--- Document text ---
__________________________________________________

Or you can re-analyze the circuit but use jωL for the impedance of the inductor and 1/jωC for the impedance of the capacitor and analyze the circuit using the voltage and current divider equations, like you do with resistances.

3. ### Niles Thread Starter Active Member

Nov 23, 2008
56
0

I have found the complex current, and it is now on the form:

I_complex (t) = 0.0015 * exp[-i(ωt-φ)],

where φ is the phase, and φ = 5.65.

Does this mean that the real current is given as:

I_real(t) = 0.0015 * cos[ωt+(-φ)],

where φ = 5.65?

4. ### blazedaces Active Member

Jul 24, 2008
130
0
How are you arriving at these constant values? Your circuit has only variables in it... so shouldn't your final answer contain only variables as well?

__________________________________________________

--- Collected data ---
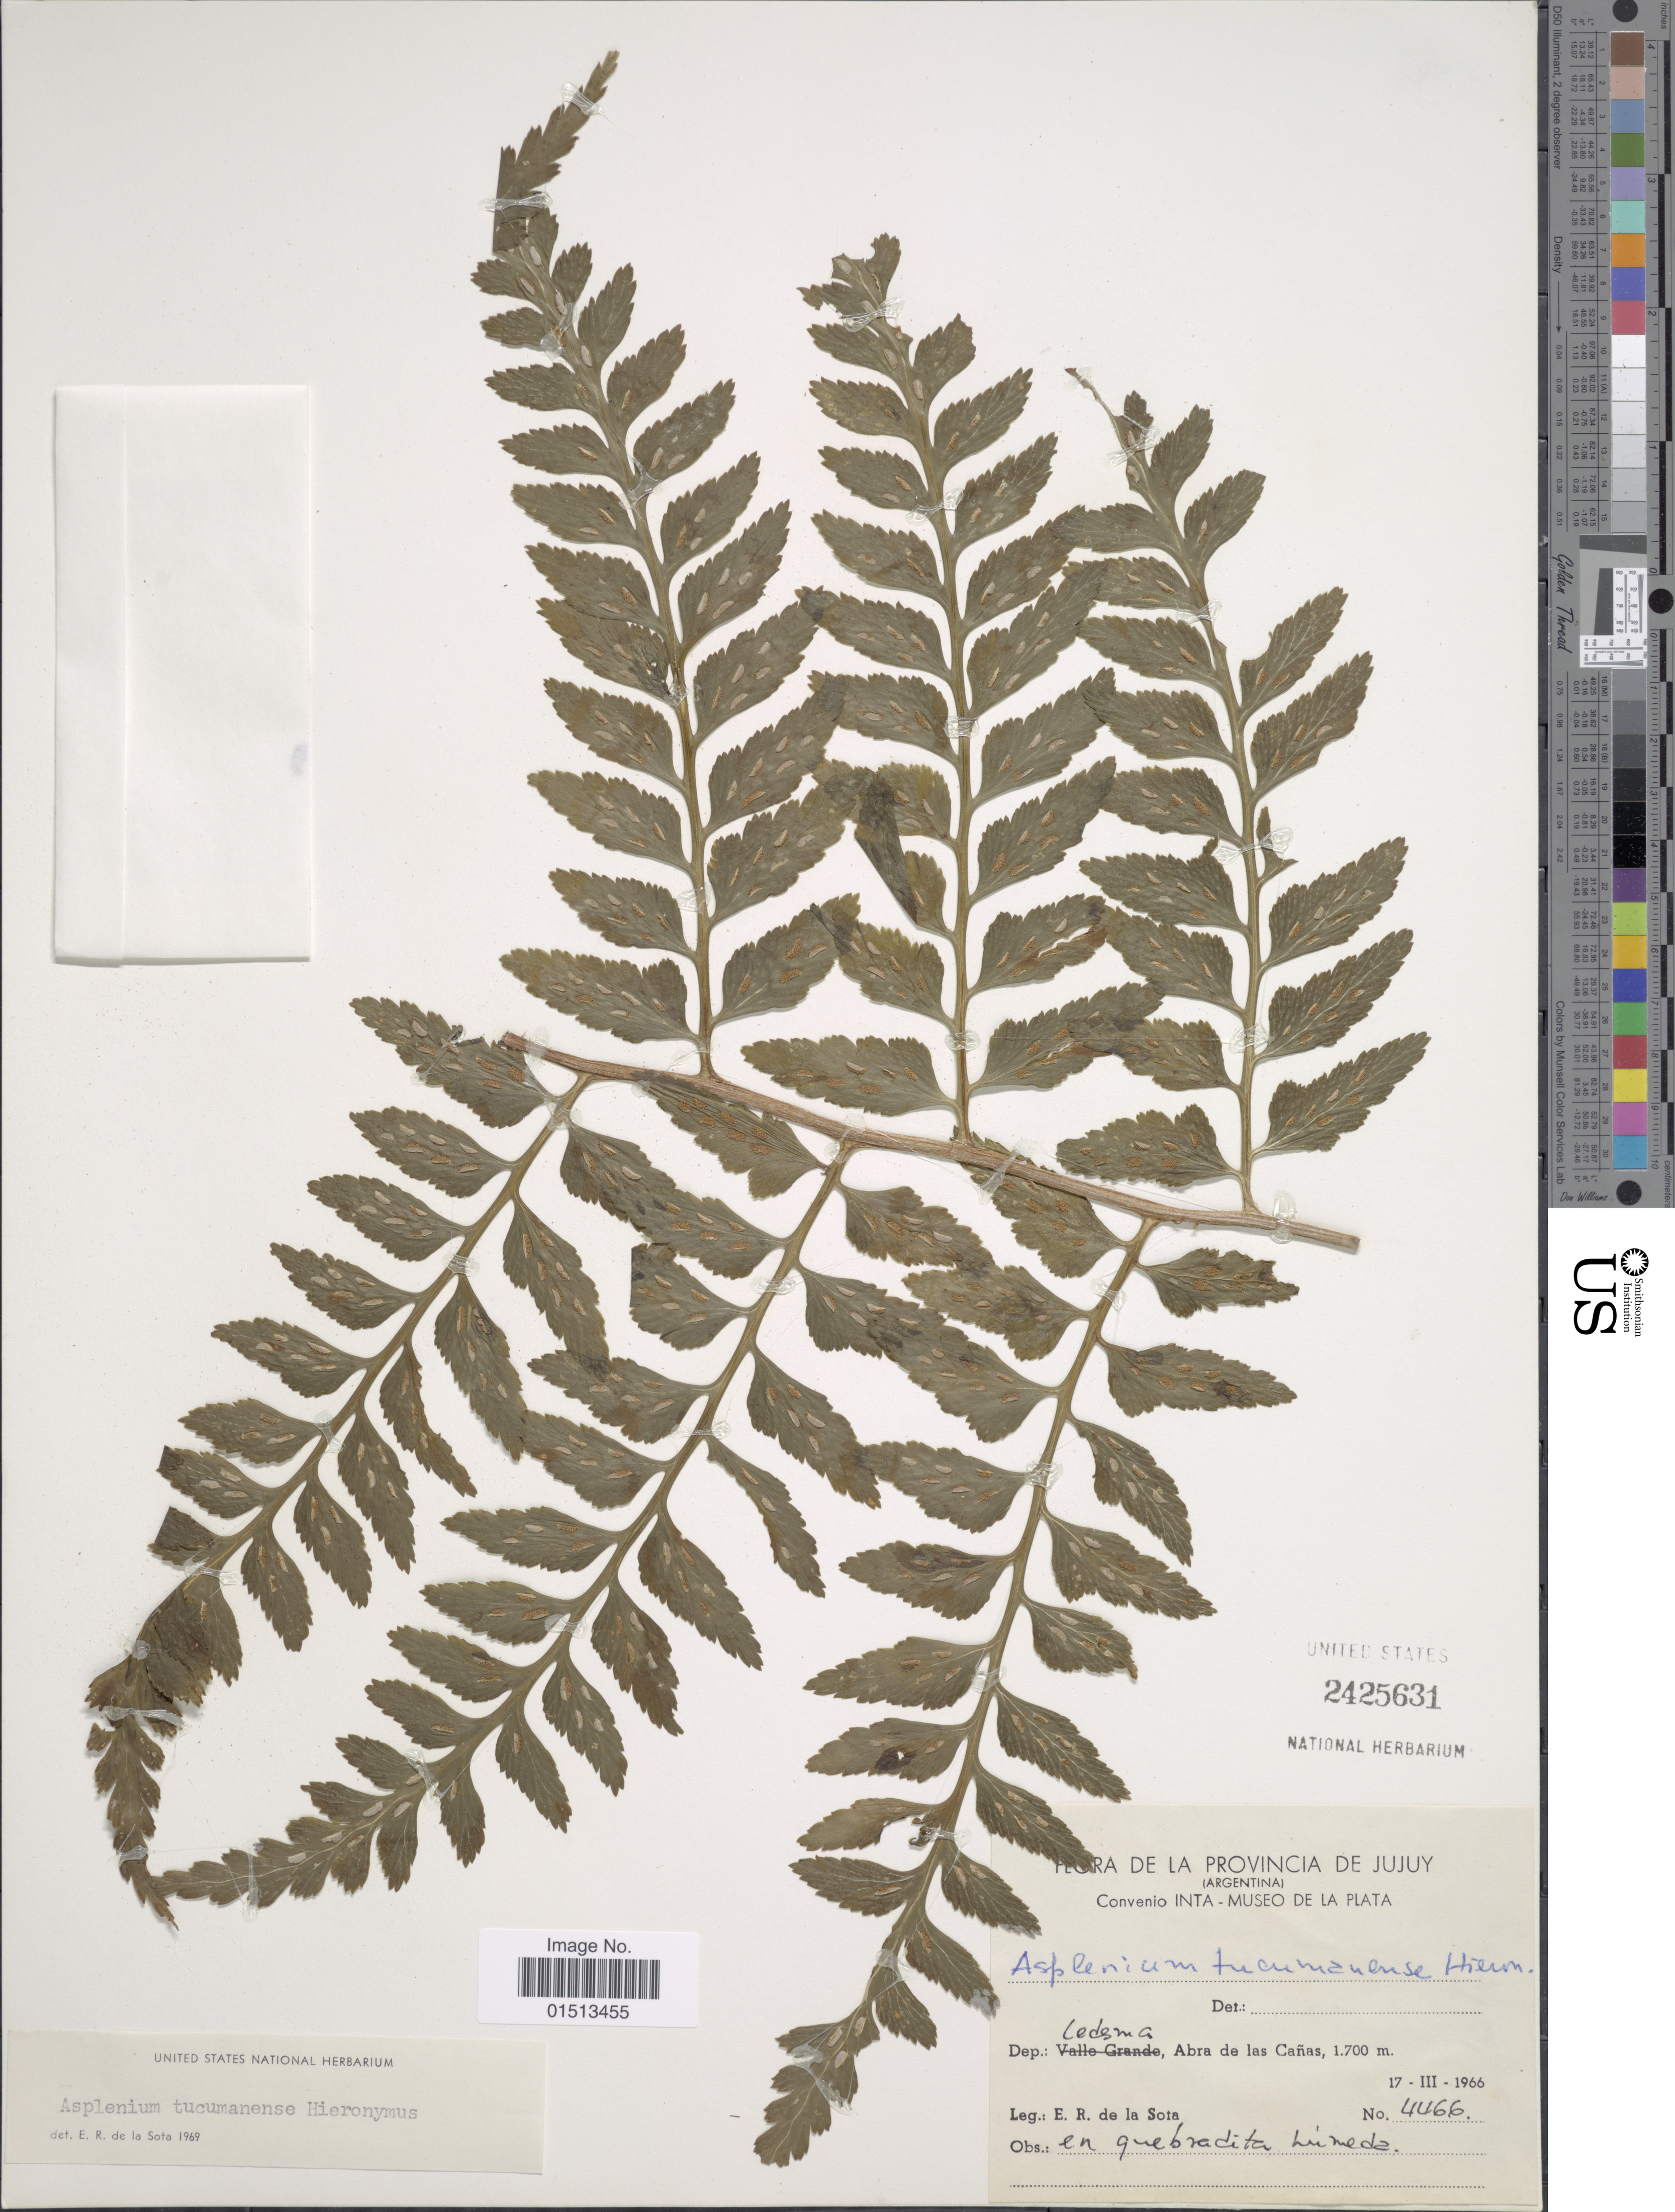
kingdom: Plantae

__________________________________________________

--- Exercises to complete ---
• a. In the circuit-analysis thread, rewrite the passage between "where φ = 5.65?" and "variables as well?", inclusive, changing "variables" to "unknowns".
• b. Write the next part of the circuit-analysis thread, picking up after its last sentence.

--- Task-by-task results ---
• a.
where φ = 5.65?

4. ### blazedaces Active Member

Jul 24, 2008
130
0
How are you arriving at these constant values? Your circuit has only unknowns in it... so shouldn't your final answer contain only unknowns as well?

• b.
-blazed

5. ### Niles Thread Starter Active Member

Nov 23, 2008
56
0
I am given some numerical values that I've plugged in.

6. ### blazedaces Active Member

Jul 24, 2008
130
0
Alright. Then I just have one comment, just in case you forgot: you have an imaginary number in the denominator of your fraction. Just make sure to remove it by multiplying the top and bottom by the conjugate...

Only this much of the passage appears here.